# Where do I post my rent relief form to?



## gerprem08 (9 Jun 2009)

Just found ( with great difficulty) the rent relief/allowance form online.
Where do I post this to?
Also, in the section where it asks what tax year I am applying for, I entered 2008.
Is this correct?
Any advice is appreciated.
Thanks
Ger


----------



## Guest128 (9 Jun 2009)

From citizen's info site:
"Whether you landlord lives in Ireland or abroad, to claim rent relief you must complete Form Rent 1 (pdf) and *send to your local tax office*"

You can back claim for up to four years and you can claim for 2009 as well if you are still renting to get it going forward.

Why was it hard to find? I put "rent relief form" into Google and its the first result!


----------



## mathepac (9 Jun 2009)

"*your local tax office" *is listed on the Revenue web-site http://www.revenue.ie . As you haven't given a location, that's as specific as the information gets I'm afraid.


----------



## gerprem08 (9 Jun 2009)

FLANDERS` said:


> Why was it hard to find? I put "rent relief form" into Google and its the first result!

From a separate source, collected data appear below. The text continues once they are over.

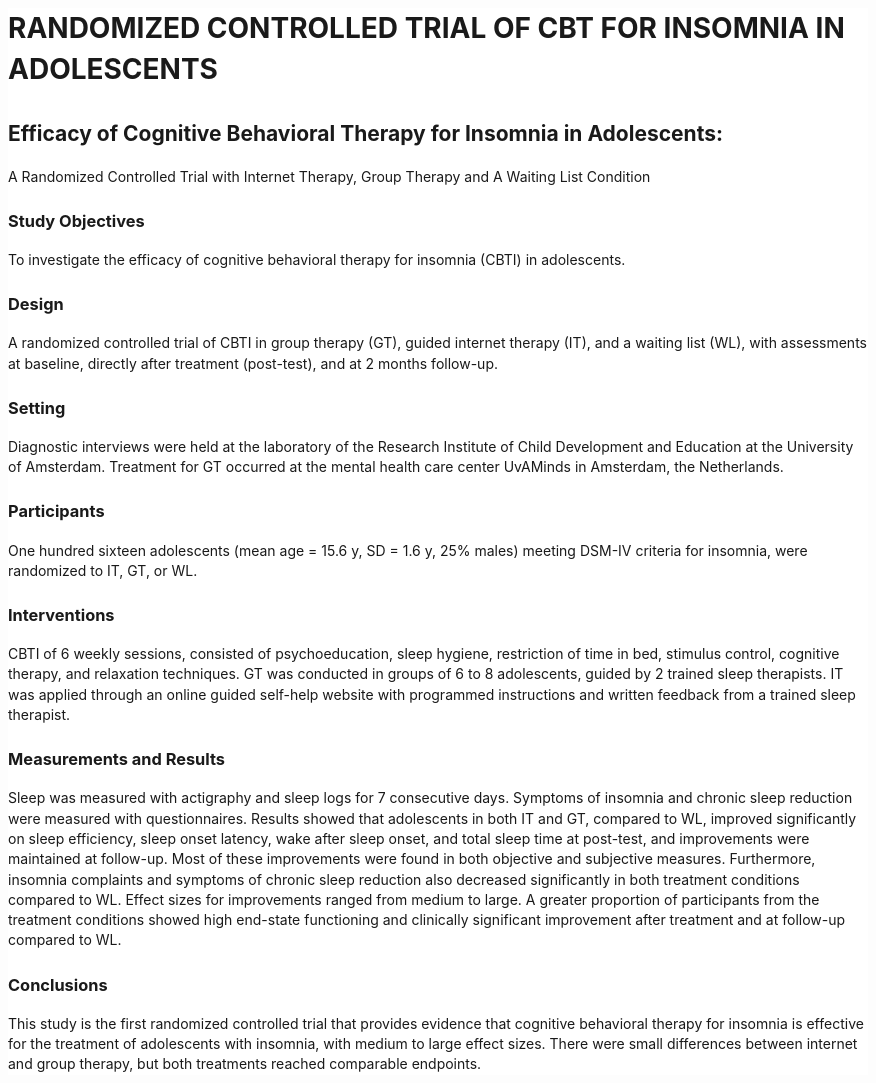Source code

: # RANDOMIZED CONTROLLED TRIAL OF CBT FOR INSOMNIA IN ADOLESCENTS

## Efficacy of Cognitive Behavioral Therapy for Insomnia in Adolescents:
A Randomized Controlled Trial with Internet Therapy, Group Therapy and A Waiting List Condition

### Study Objectives
To investigate the efficacy of cognitive behavioral therapy for insomnia (CBTI) in adolescents.

### Design
A randomized controlled trial of CBTI in group therapy (GT), guided internet therapy (IT), and a waiting list (WL), with assessments at baseline, directly after treatment (post-test), and at 2 months follow-up.

### Setting
Diagnostic interviews were held at the laboratory of the Research Institute of Child Development and Education at the University of Amsterdam. Treatment for GT occurred at the mental health care center UvAMinds in Amsterdam, the Netherlands.

### Participants
One hundred sixteen adolescents (mean age = 15.6 y, SD = 1.6 y, 25% males) meeting DSM-IV criteria for insomnia, were randomized to IT, GT, or WL.

### Interventions
CBTI of 6 weekly sessions, consisted of psychoeducation, sleep hygiene, restriction of time in bed, stimulus control, cognitive therapy, and relaxation techniques. GT was conducted in groups of 6 to 8 adolescents, guided by 2 trained sleep therapists. IT was applied through an online guided self-help website with programmed instructions and written feedback from a trained sleep therapist.

### Measurements and Results
Sleep was measured with actigraphy and sleep logs for 7 consecutive days. Symptoms of insomnia and chronic sleep reduction were measured with questionnaires. Results showed that adolescents in both IT and GT, compared to WL, improved significantly on sleep efficiency, sleep onset latency, wake after sleep onset, and total sleep time at post-test, and improvements were maintained at follow-up. Most of these improvements were found in both objective and subjective measures. Furthermore, insomnia complaints and symptoms of chronic sleep reduction also decreased significantly in both treatment conditions compared to WL. Effect sizes for improvements ranged from medium to large. A greater proportion of participants from the treatment conditions showed high end-state functioning and clinically significant improvement after treatment and at follow-up compared to WL.

### Conclusions
This study is the first randomized controlled trial that provides evidence that cognitive behavioral therapy for insomnia is effective for the treatment of adolescents with insomnia, with medium to large effect sizes. There were small differences between internet and group therapy, but both treatments reached comparable endpoints.
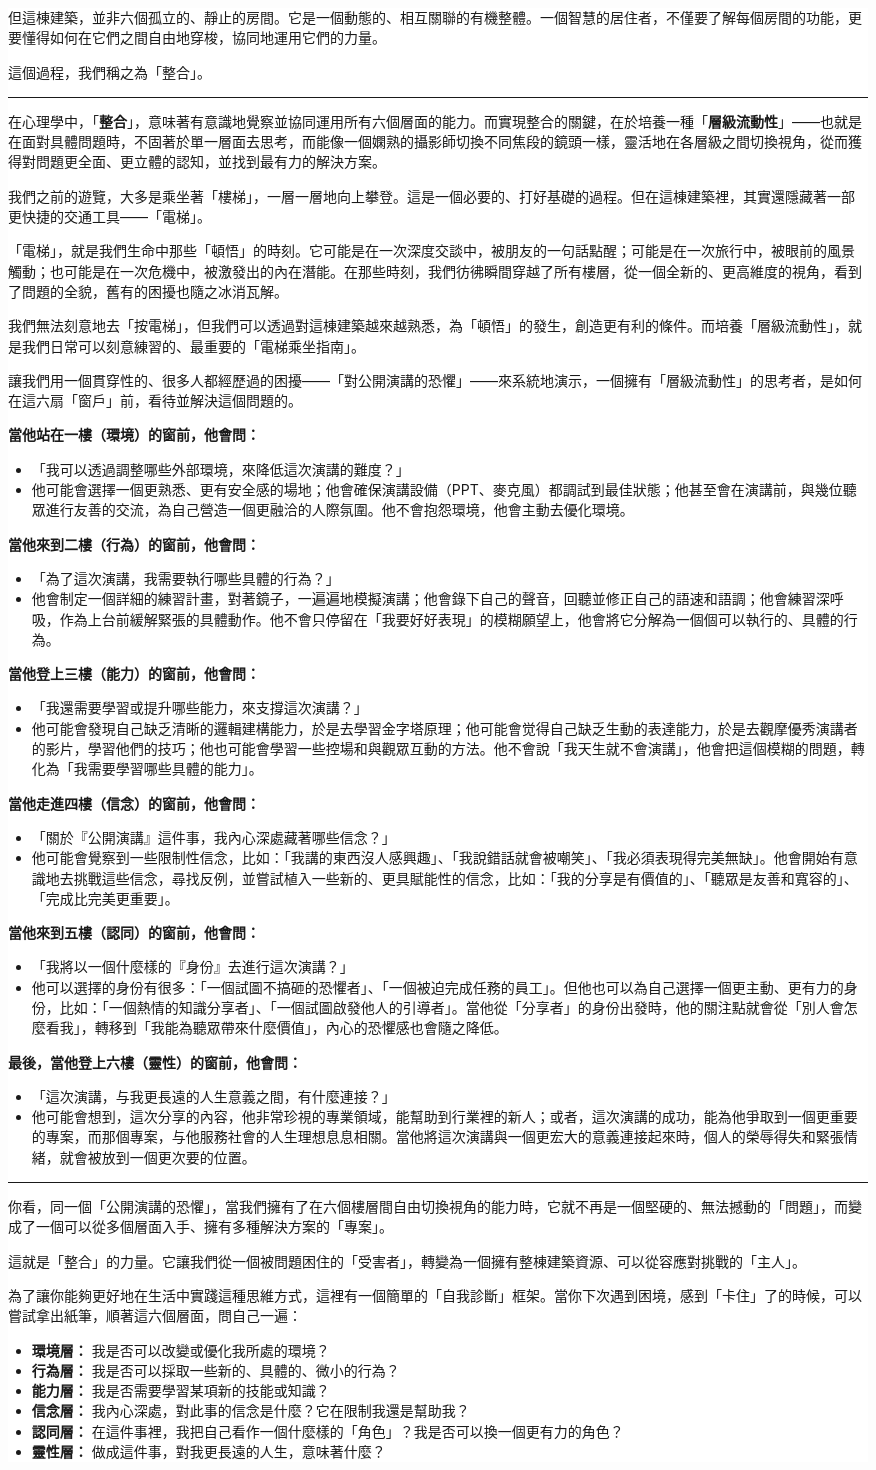 但這棟建築，並非六個孤立的、靜止的房間。它是一個動態的、相互關聯的有機整體。一個智慧的居住者，不僅要了解每個房間的功能，更要懂得如何在它們之間自由地穿梭，協同地運用它們的力量。

這個過程，我們稱之為「整合」。

---

在心理學中，「**整合**」，意味著有意識地覺察並協同運用所有六個層面的能力。而實現整合的關鍵，在於培養一種「**層級流動性**」——也就是在面對具體問題時，不固著於單一層面去思考，而能像一個嫻熟的攝影師切換不同焦段的鏡頭一樣，靈活地在各層級之間切換視角，從而獲得對問題更全面、更立體的認知，並找到最有力的解決方案。

我們之前的遊覽，大多是乘坐著「樓梯」，一層一層地向上攀登。這是一個必要的、打好基礎的過程。但在這棟建築裡，其實還隱藏著一部更快捷的交通工具——「電梯」。

「電梯」，就是我們生命中那些「頓悟」的時刻。它可能是在一次深度交談中，被朋友的一句話點醒；可能是在一次旅行中，被眼前的風景觸動；也可能是在一次危機中，被激發出的內在潛能。在那些時刻，我們彷彿瞬間穿越了所有樓層，從一個全新的、更高維度的視角，看到了問題的全貌，舊有的困擾也隨之冰消瓦解。

我們無法刻意地去「按電梯」，但我們可以透過對這棟建築越來越熟悉，為「頓悟」的發生，創造更有利的條件。而培養「層級流動性」，就是我們日常可以刻意練習的、最重要的「電梯乘坐指南」。

讓我們用一個貫穿性的、很多人都經歷過的困擾——「對公開演講的恐懼」——來系統地演示，一個擁有「層級流動性」的思考者，是如何在這六扇「窗戶」前，看待並解決這個問題的。

**當他站在一樓（環境）的窗前，他會問：**
*   「我可以透過調整哪些外部環境，來降低這次演講的難度？」
*   他可能會選擇一個更熟悉、更有安全感的場地；他會確保演講設備（PPT、麥克風）都調試到最佳狀態；他甚至會在演講前，與幾位聽眾進行友善的交流，為自己營造一個更融洽的人際氛圍。他不會抱怨環境，他會主動去優化環境。

**當他來到二樓（行為）的窗前，他會問：**
*   「為了這次演講，我需要執行哪些具體的行為？」
*   他會制定一個詳細的練習計畫，對著鏡子，一遍遍地模擬演講；他會錄下自己的聲音，回聽並修正自己的語速和語調；他會練習深呼吸，作為上台前緩解緊張的具體動作。他不會只停留在「我要好好表現」的模糊願望上，他會將它分解為一個個可以執行的、具體的行為。

**當他登上三樓（能力）的窗前，他會問：**
*   「我還需要學習或提升哪些能力，來支撐這次演講？」
*   他可能會發現自己缺乏清晰的邏輯建構能力，於是去學習金字塔原理；他可能會觉得自己缺乏生動的表達能力，於是去觀摩優秀演講者的影片，學習他們的技巧；他也可能會學習一些控場和與觀眾互動的方法。他不會說「我天生就不會演講」，他會把這個模糊的問題，轉化為「我需要學習哪些具體的能力」。

**當他走進四樓（信念）的窗前，他會問：**
*   「關於『公開演講』這件事，我內心深處藏著哪些信念？」
*   他可能會覺察到一些限制性信念，比如：「我講的東西沒人感興趣」、「我說錯話就會被嘲笑」、「我必須表現得完美無缺」。他會開始有意識地去挑戰這些信念，尋找反例，並嘗試植入一些新的、更具賦能性的信念，比如：「我的分享是有價值的」、「聽眾是友善和寬容的」、「完成比完美更重要」。

**當他來到五樓（認同）的窗前，他會問：**
*   「我將以一個什麼樣的『身份』去進行這次演講？」
*   他可以選擇的身份有很多：「一個試圖不搞砸的恐懼者」、「一個被迫完成任務的員工」。但他也可以為自己選擇一個更主動、更有力的身份，比如：「一個熱情的知識分享者」、「一個試圖啟發他人的引導者」。當他從「分享者」的身份出發時，他的關注點就會從「別人會怎麼看我」，轉移到「我能為聽眾帶來什麼價值」，內心的恐懼感也會隨之降低。

**最後，當他登上六樓（靈性）的窗前，他會問：**
*   「這次演講，与我更長遠的人生意義之間，有什麼連接？」
*   他可能會想到，這次分享的內容，他非常珍視的專業領域，能幫助到行業裡的新人；或者，這次演講的成功，能為他爭取到一個更重要的專案，而那個專案，与他服務社會的人生理想息息相關。當他將這次演講與一個更宏大的意義連接起來時，個人的榮辱得失和緊張情緒，就會被放到一個更次要的位置。

---

你看，同一個「公開演講的恐懼」，當我們擁有了在六個樓層間自由切換視角的能力時，它就不再是一個堅硬的、無法撼動的「問題」，而變成了一個可以從多個層面入手、擁有多種解決方案的「專案」。

這就是「整合」的力量。它讓我們從一個被問題困住的「受害者」，轉變為一個擁有整棟建築資源、可以從容應對挑戰的「主人」。

為了讓你能夠更好地在生活中實踐這種思維方式，這裡有一個簡單的「自我診斷」框架。當你下次遇到困境，感到「卡住」了的時候，可以嘗試拿出紙筆，順著這六個層面，問自己一遍：

*   **環境層：** 我是否可以改變或優化我所處的環境？
*   **行為層：** 我是否可以採取一些新的、具體的、微小的行為？
*   **能力層：** 我是否需要學習某項新的技能或知識？
*   **信念層：** 我內心深處，對此事的信念是什麼？它在限制我還是幫助我？
*   **認同層：** 在這件事裡，我把自己看作一個什麼樣的「角色」？我是否可以換一個更有力的角色？
*   **靈性層：** 做成這件事，對我更長遠的人生，意味著什麼？
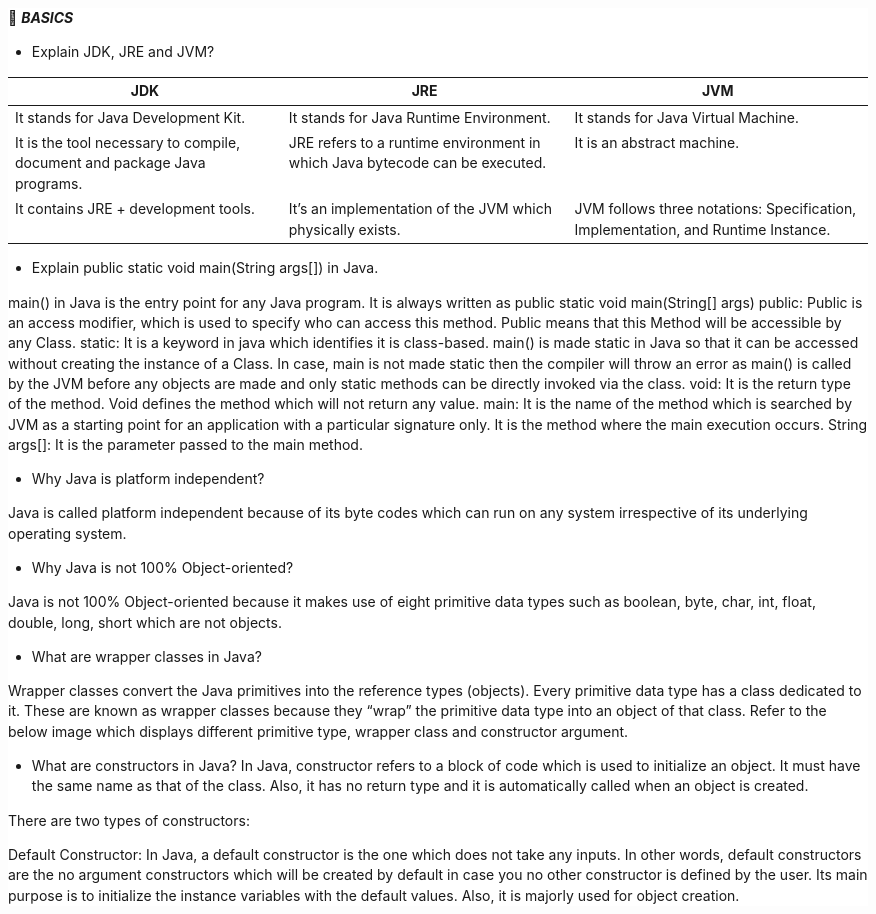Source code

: :beginner: _**BASICS**_  

- Explain JDK, JRE and JVM?

JDK|	JRE |	JVM
|-|-|-|
It stands for Java Development Kit.	|It stands for Java Runtime Environment.|	It stands for Java Virtual Machine.
It is the tool necessary to compile, document and package Java programs.|	JRE refers to a runtime environment in which Java bytecode can be executed.|	It is an abstract machine.| It is a specification that provides a run-time environment in which Java bytecode can be executed.
It contains JRE + development tools.	|It’s an implementation of the JVM which physically exists. |	JVM follows three notations: Specification, Implementation, and Runtime Instance.

- Explain public static void main(String args[]) in Java.
  
main() in Java is the entry point for any Java program. It is always written as public static void main(String[] args)
public: Public is an access modifier, which is used to specify who can access this method. Public means that this Method will be accessible by any Class.
static: It is a keyword in java which identifies it is class-based. main() is made static in Java so that it can be accessed without creating the instance of a Class. In case, main is not made static then the compiler will throw an error as main() is called by the JVM before any objects are made and only static methods can be directly invoked via the class. 
void: It is the return type of the method. Void defines the method which will not return any value.
main: It is the name of the method which is searched by JVM as a starting point for an application with a particular signature only. It is the method where the main execution occurs.
String args[]: It is the parameter passed to the main method.

- Why Java is platform independent?
  
Java is called platform independent because of its byte codes which can run on any system irrespective of its underlying operating system.

- Why Java is not 100% Object-oriented?

Java is not 100% Object-oriented because it makes use of eight primitive data types such as boolean, byte, char, int, float, double, long, short which are not objects.

- What are wrapper classes in Java?

Wrapper classes convert the Java primitives into the reference types (objects). Every primitive data type has a class dedicated to it. These are known as wrapper classes because they “wrap” the primitive data type into an object of that class. Refer to the below image which displays different primitive type, wrapper class and constructor argument.


- What are constructors in Java?
In Java, constructor refers to a block of code which is used to initialize an object. It must have the same name as that of the class. Also, it has no return type and it is automatically called when an object is created.

There are two types of constructors:

Default Constructor: In Java, a default constructor is the one which does not take any inputs. In other words, default constructors are the no argument constructors which will be created by default in case you no other constructor is defined by the user. Its main purpose is to initialize the instance variables with the default values. Also, it is majorly used for object creation. 
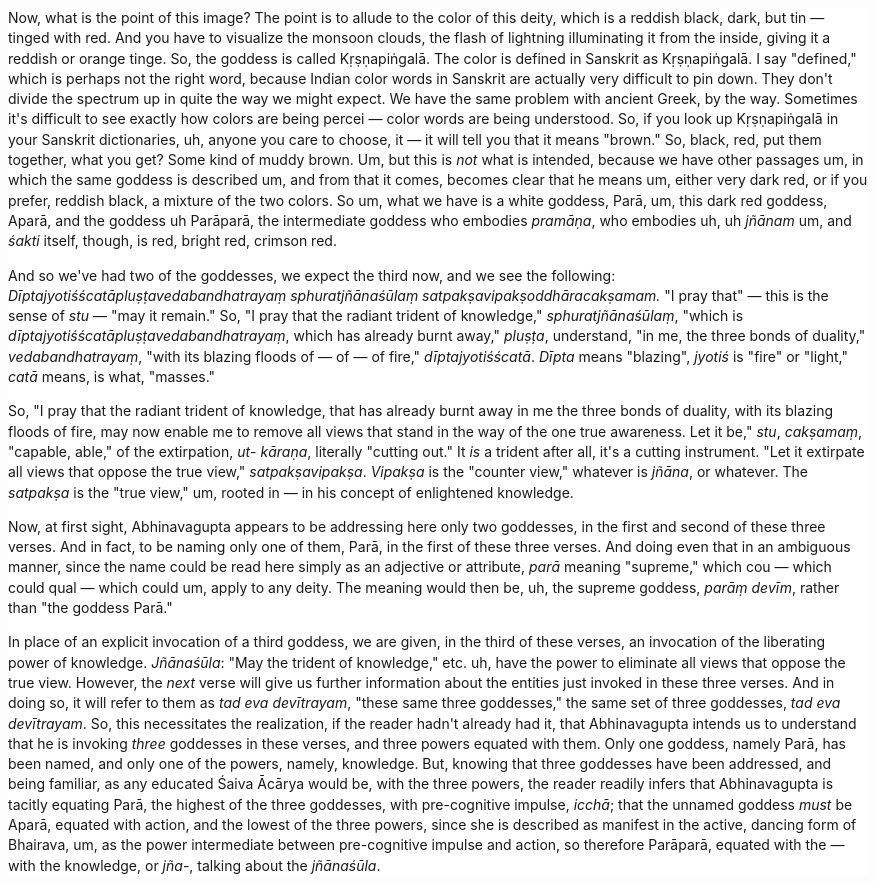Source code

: Now, what is the point of this image? The point is to allude to the color of this deity, which is a reddish black, dark, but tin — tinged with red. And you have to visualize the monsoon clouds, the flash of lightning illuminating it from the inside, giving it a reddish or orange tinge. So, the goddess is called Kṛṣṇapiṅgalā. The color is defined in Sanskrit as Kṛṣṇapiṅgalā. I say "defined," which is perhaps not the right word, because Indian color words in Sanskrit are actually very difficult to pin down. They don't divide the spectrum up in quite the way we might expect. We have the same problem with ancient Greek, by the way. Sometimes it's difficult to see exactly how colors are being percei — color words are being understood. So, if you look up Kṛṣṇapiṅgalā in your Sanskrit dictionaries, uh, anyone you care to choose, it — it will tell you that it means "brown." So, black, red, put them together, what you get? Some kind of muddy brown. Um, but this is *not* what is intended, because we have other passages um, in which the same goddess is described um, and from that it comes, becomes clear that he means um, either very dark red, or if you prefer, reddish black, a mixture of the two colors. So um, what we have is a white goddess, Parā, um, this dark red goddess, Aparā, and the goddess uh Parāparā, the intermediate goddess who embodies _pramāṇa_, who embodies uh, uh _jñānam_ um, and _śakti_ itself, though, is red, bright red, crimson red. 

And so we've had two of the goddesses, we expect the third now, and we see the following: _Dīptajyotiśścatāpluṣṭavedabandhatrayaṃ sphuratjñānaśūlaṃ satpakṣavipakṣoddhāracakṣamam._ "I pray that" — this is the sense of _stu_ — "may it remain." So, "I pray that the radiant trident of knowledge," _sphuratjñānaśūlaṃ_, "which is _dīptajyotiśścatāpluṣṭavedabandhatrayaṃ_, which has already burnt away," _pluṣṭa_, understand, "in me, the three bonds of duality," _vedabandhatrayaṃ_, "with its blazing floods of — of — of fire," _dīptajyotiśścatā_. _Dīpta_ means "blazing", _jyotiś_ is "fire" or "light," _catā_ means, is what, "masses." 

So, "I pray that the radiant trident of knowledge, that has already burnt away in me the three bonds of duality, with its blazing floods of fire, may now enable me to remove all views that stand in the way of the one true awareness. Let it be," _stu_, _cakṣamaṃ_, "capable, able," of the extirpation, _ut_- _kāraṇa_, literally "cutting out." It *is* a trident after all, it's a cutting instrument. "Let it extirpate all views that oppose the true view," _satpakṣavipakṣa_. _Vipakṣa_ is the "counter view," whatever is _jñāna_, or whatever. The _satpakṣa_ is the "true view," um, rooted in — in his concept of enlightened knowledge. 

Now, at first sight, Abhinavagupta appears to be addressing here only two goddesses, in the first and second of these three verses. And in fact, to be naming only one of them, Parā, in the first of these three verses. And doing even that in an ambiguous manner, since the name could be read here simply as an adjective or attribute, _parā_ meaning "supreme," which cou — which could qual — which could um, apply to any deity. The meaning would then be, uh, the supreme goddess, _parāṃ devīm_, rather than "the goddess Parā." 

In place of an explicit invocation of a third goddess, we are given, in the third of these verses, an invocation of the liberating power of knowledge. _Jñānaśūla_: "May the trident of knowledge," etc. uh, have the power to eliminate all views that oppose the true view. However, the *next* verse will give us further information about the entities just invoked in these three verses. And in doing so, it will refer to them as _tad eva devītrayam_, "these same three goddesses," the same set of three goddesses, _tad eva devītrayam_. So, this necessitates the realization, if the reader hadn't already had it, that Abhinavagupta intends us to understand that he is invoking *three* goddesses in these verses, and three powers equated with them. Only one goddess, namely Parā, has been named, and only one of the powers, namely, knowledge. But, knowing that three goddesses have been addressed, and being familiar, as any educated Śaiva Ācārya would be, with the three powers, the reader readily infers that Abhinavagupta is tacitly equating Parā, the highest of the three goddesses, with pre-cognitive impulse, *icchā*; that the unnamed goddess *must* be Aparā, equated with action, and the lowest of the three powers, since she is described as manifest in the active, dancing form of Bhairava, um, as the power intermediate between pre-cognitive impulse and action, so therefore Parāparā, equated with the — with the knowledge, or _jña_-, talking about the _jñānaśūla_.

I was entering 'rent allowance' instead of 'rent relief'.
Are they the same thing?
Thanks for the replies.


----------



## Guest128 (9 Jun 2009)

Ah I see. 

No I dont think they are the same. Anyone (except students I think) who is renting can claim Rent Relief, its a tax relief. Rent Allowance (I believe) is a benefit and is related to social welfare and your income......


----------



## gerprem08 (15 Jun 2009)

Just got a reply from welfare.ie.


Dear Ger,

if you log on to www.welfare.ie and if you go to A-Z index then click on the 
"Forms For Download", click on the letter S and that will bring up the 
Supplementary Welfare Allowance application form for the Rent Allowance.


Regards,

Information Section

Am I being fobbed off here?
Is my rent allowance application being processed or what?
I've e-mailed these questions back to the welfare people but I don't know what to think!
Any advice?
Thanks
Ger


----------



## gerprem08 (18 Jun 2009)

It'll all been sorted.
Thanks for the replies lads!


----------